=== WHAT THE TASK ASKS ===
Repeat every line of the data exactly, but not the pictures.

• • • • • • •

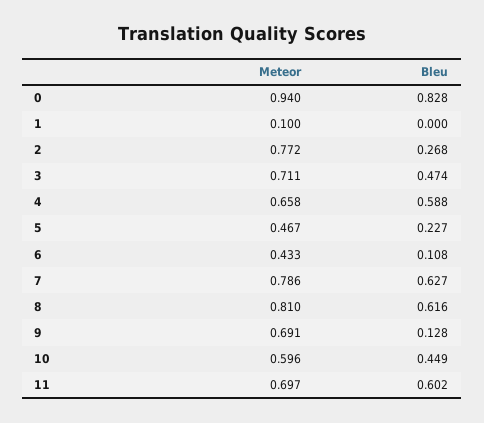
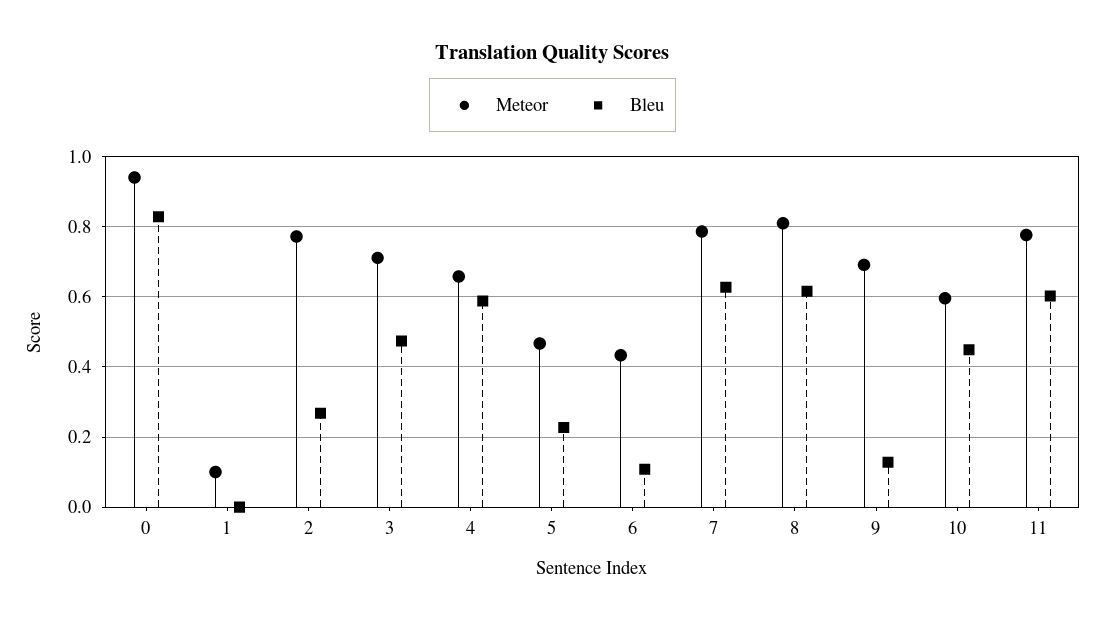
  {
    "Meteor": {
      "0": 0.94,
      "1": 0.1,
      "2": 0.772,
      "3": 0.711,
      "4": 0.658,
      "5": 0.467,
      "6": 0.433,
      "7": 0.786,
      "8": 0.81,
      "9": 0.691,
      "10": 0.596,
-     "11": 0.697
+     "11": 0.78
    },
    "Bleu": {
      "0": 0.828,
      "1": 0,
      "2": 0.268,
      "3": 0.474,
      "4": 0.588,
      "5": 0.227,
      "6": 0.108,
      "7": 0.627,
      "8": 0.616,
      "9": 0.128,
      "10": 0.449,
      "11": 0.602
    }
  }

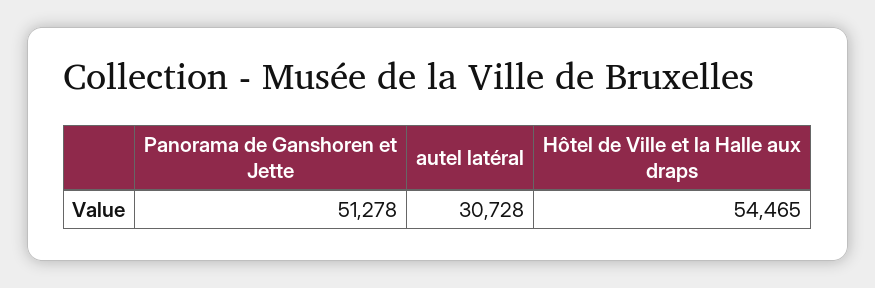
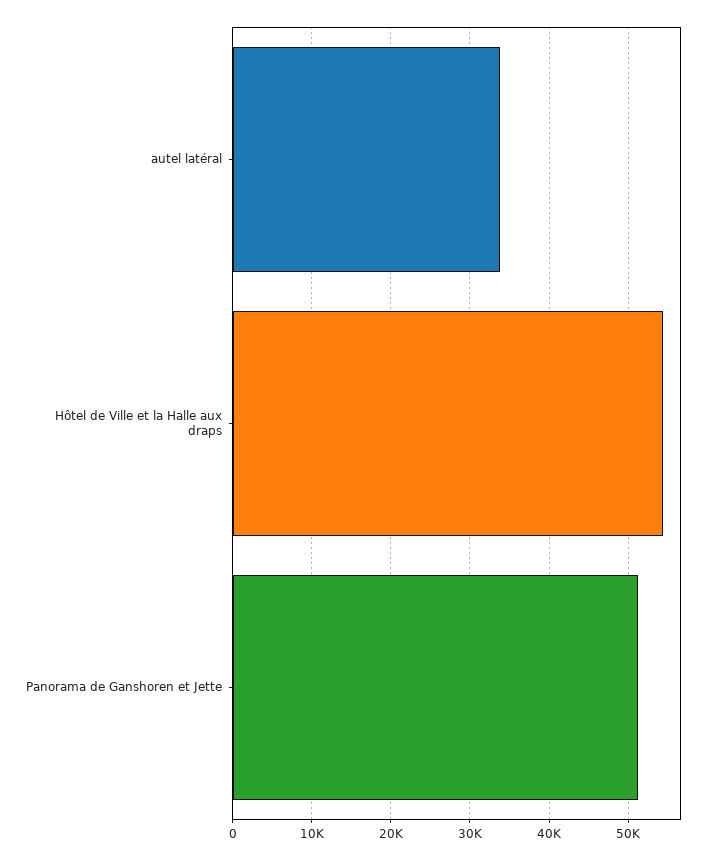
  {
    "Panorama de Ganshoren et Jette": 51278,
-   "autel latéral": 30728,
+   "autel latéral": 34000,
    "Hôtel de Ville et la Halle aux draps": 54465
  }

• • • • • • •

=== ANSWER BELOW ===
  {
    "Meteor": {
      "0": 0.94,
      "1": 0.1,
      "2": 0.772,
      "3": 0.711,
      "4": 0.658,
      "5": 0.467,
      "6": 0.433,
      "7": 0.786,
      "8": 0.81,
      "9": 0.691,
      "10": 0.596,
-     "11": 0.697
+     "11": 0.78
    },
    "Bleu": {
      "0": 0.828,
      "1": 0,
      "2": 0.268,
      "3": 0.474,
      "4": 0.588,
      "5": 0.227,
      "6": 0.108,
      "7": 0.627,
      "8": 0.616,
      "9": 0.128,
      "10": 0.449,
      "11": 0.602
    }
  }

  {
    "Panorama de Ganshoren et Jette": 51278,
-   "autel latéral": 30728,
+   "autel latéral": 34000,
    "Hôtel de Ville et la Halle aux draps": 54465
  }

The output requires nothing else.